In the light of the uncertainty around the most effective implementation strategies, we propose that ‘decision aid implementation packages’ are developed. Such packages might include identifying the barriers and facilitators for offering choice in the context of the decision under consideration, the extent to which health professionals contest the evidence presented within the decision aid, how the aid might be accommodated within routine care, the need for reorganization of services to accommodate the aid and involvement in decision-making, monitoring of patients making decisions which health professionals think are risky, and the provision of training in some clinical techniques. Given the partnership required for decision-making in health care, the development of such packages would need to involve both health professionals and patients.
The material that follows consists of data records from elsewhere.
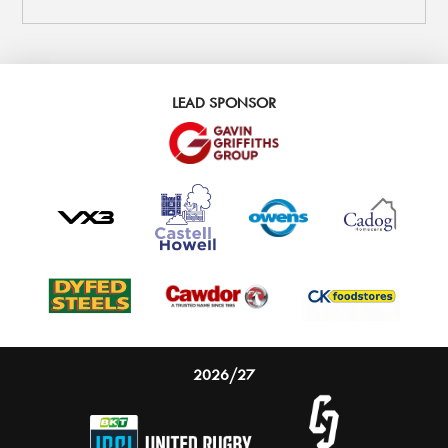
LEAD SPONSOR
2026/27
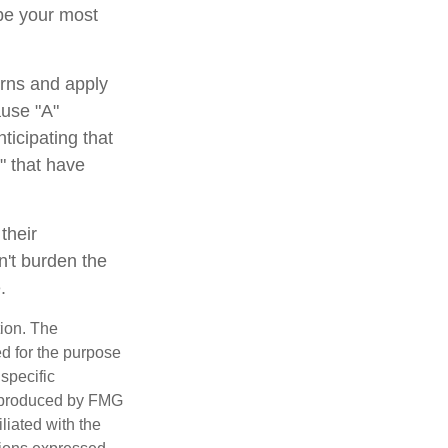
 be your most
rns and apply
ause "A"
ticipating that
b" that have
their
n't burden the
.
tion. The
ed for the purpose
 specific
d produced by FMG
iliated with the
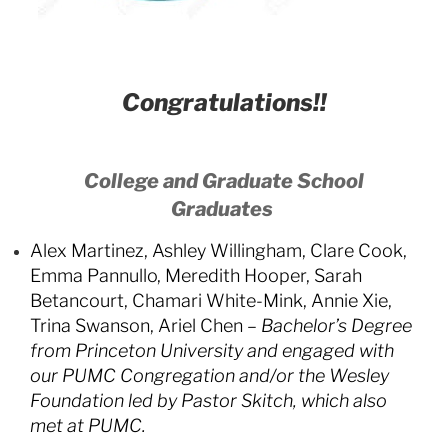
Congratulations!!
College and Graduate School
Graduates
Alex Martinez, Ashley Willingham, Clare Cook,
Emma Pannullo, Meredith Hooper, Sarah
Betancourt, Chamari White-Mink, Annie Xie,
Trina Swanson, Ariel Chen –
Bachelor’s Degree
from Princeton University and engaged with
our PUMC Congregation and/or the Wesley
Foundation led by Pastor Skitch, which also
met at PUMC.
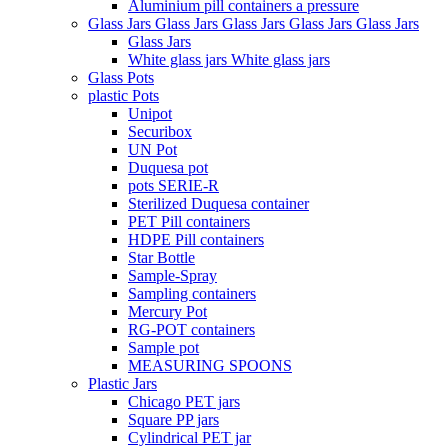
Aluminium pill containers a pressure
Glass Jars Glass Jars Glass Jars Glass Jars Glass Jars
Glass Jars
White glass jars White glass jars
Glass Pots
plastic Pots
Unipot
Securibox
UN Pot
Duquesa pot
pots SERIE-R
Sterilized Duquesa container
PET Pill containers
HDPE Pill containers
Star Bottle
Sample-Spray
Sampling containers
Mercury Pot
RG-POT containers
Sample pot
MEASURING SPOONS
Plastic Jars
Chicago PET jars
Square PP jars
Cylindrical PET jar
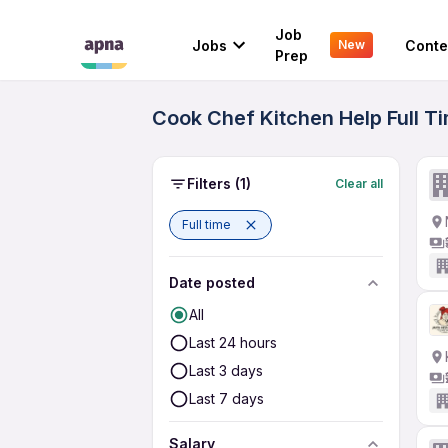
Job
Jobs
Conte
New
Prep
Cook Chef Kitchen Help Full Ti
Filters
(1)
Clear all
Full time
Date posted
All
Last 24 hours
Last 3 days
Last 7 days
Salary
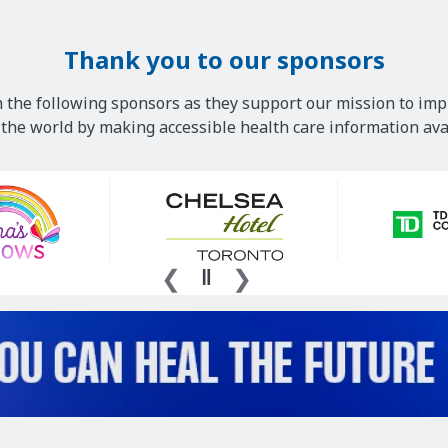
Thank you to our sponsors
 the following sponsors as they support our mission to imp
he world by making accessible health care information avai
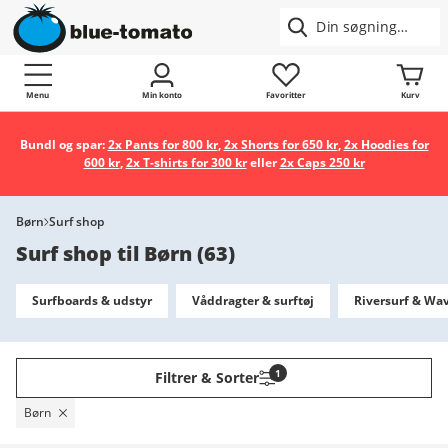
Menu
Min konto
Favoritter
Kurv
Bundl og spar:
2x Pants for 800 kr
,
2x Shorts for 650 kr
,
2x Hoodies for
600 kr
,
2x T-shirts for 300 kr
eller
2x Caps 250 kr
Børn
Surf shop
Surf shop til Børn
(
63
)
Surfboards & udstyr
Våddragter & surftøj
Riversurf & Wa
1
Filtrer & Sorter
Børn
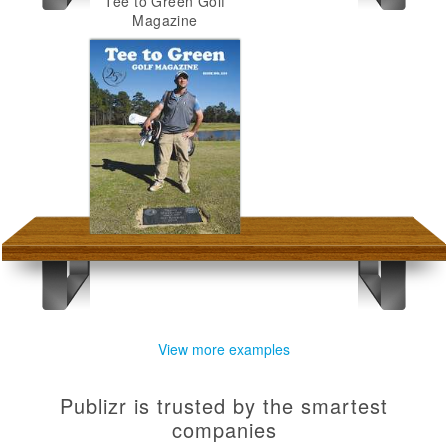
Tee to Green Golf
Magazine
View more examples
Publizr is trusted by the smartest
companies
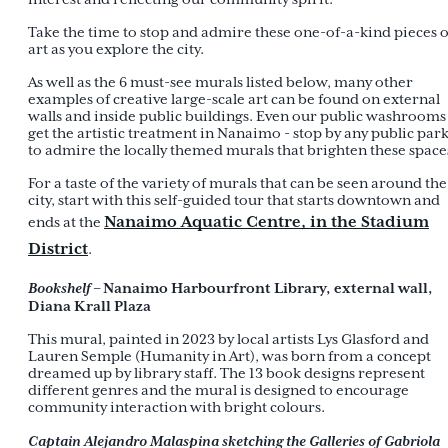
Take the time to stop and admire these one-of-a-kind pieces o
art as you explore the city.
As well as the 6 must-see murals listed below, many other
examples of creative large-scale art can be found on external
walls and inside public buildings. Even our public washrooms
get the artistic treatment in Nanaimo - stop by any public par
to admire the locally themed murals that brighten these space
For a taste of the variety of murals that can be seen around the
city, start with this self-guided tour that starts downtown and
Nanaimo Aquatic Centre, in the Stadium
ends at the
District
.
Bookshelf
– Nanaimo Harbourfront Library, external wall,
Diana Krall Plaza
This mural, painted in 2023 by local artists Lys Glasford and
Lauren Semple (Humanity in Art), was born from a concept
dreamed up by library staff. The 13 book designs represent
different genres and the mural is designed to encourage
community interaction with bright colours.
Captain Alejandro Malaspina sketching the Galleries of Gabriola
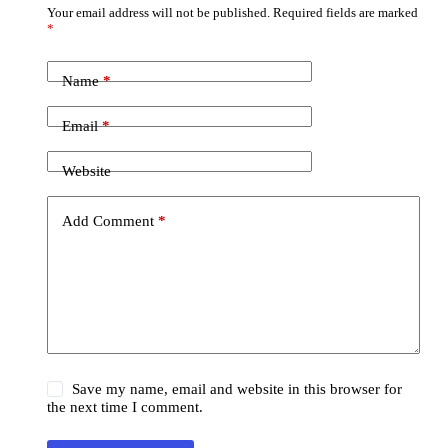
Your email address will not be published.
Required fields are marked
*
Name
*
Email
*
Website
Add Comment
*
Save my name, email and website in this browser for
the next time I comment.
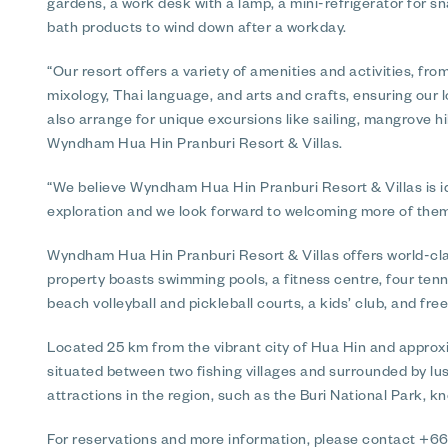
gardens, a work desk with a lamp, a mini-refrigerator for 
bath products to wind down after a workday.
“Our resort offers a variety of amenities and activities, fr
mixology, Thai language, and arts and crafts, ensuring our
also arrange for unique excursions like sailing, mangrove hi
Wyndham Hua Hin Pranburi Resort & Villas.
“We believe Wyndham Hua Hin Pranburi Resort & Villas is id
exploration and we look forward to welcoming more of them
Wyndham Hua Hin Pranburi Resort & Villas offers world-class
property boasts swimming pools, a fitness centre, four tenni
beach volleyball and pickleball courts, a kids’ club, and free
Located 25 km from the vibrant city of Hua Hin and approxi
situated between two fishing villages and surrounded by lus
attractions in the region, such as the Buri National Park, k
For reservations and more information, please contact +66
Concerns have already been expressed about the costs of developing decision aids and the need to look beyond whether decision aids have value to whether that value is important enough to warrant their development at the expense of other endeavours.3 Active dissemination and multifaceted interventions to change health professionals’ behaviour are likely to be costly.13 Packages will have to be developed without knowledge of whether they are more active or multifaceted than necessary. Therefore it will be important to consider the cost of the development of such packages and the necessity of the different components within them. Further, evaluations may need to consider the overall balance of cost and benefit within the health care system of increasing patient involvement in decision-making. The knowledge that decision aids may result in a reduction in demand for a procedure at no risk to health status,7 and thus potentially in reductions in workload or waiting lists, may give health professionals the motivation to use them.

Conclusions

Evaluations of decision aids to date have been invaluable. They have led to better understanding of decision-making processes in health care and of the role of decision aids in affecting those processes. However, to date, decision aids have been tested mainly in explanatory trials. The small amount of evidence available on decision aids in everyday practice shows that they face challenges in the real world.5,8 Evidence-informed patient choice is a complex concept to deliver in public health care systems25 and it seems overambitious to expect what are essentially pieces of paper and videotape to deliver it alone. The key to obtaining evidence-based patient involvement in decision-making in the real world may not lie in decision aids themselves, but in addressing the culture of health care and the incentives to health professionals to move towards patient involvement. A decision aid can act as a focus within a ‘decision aid implementation package’ that helps health professionals to address barriers to implementing patient involvement in decision-making, in particular the structural barrier of availability of time. Such packages may be costly to develop and deliver, and thus economic evaluations will be needed. We recommend that future evaluations of decision aids should focus on developing ‘decision aid implementation packages’ around existing decision aids and submitting these to pragmatic trials.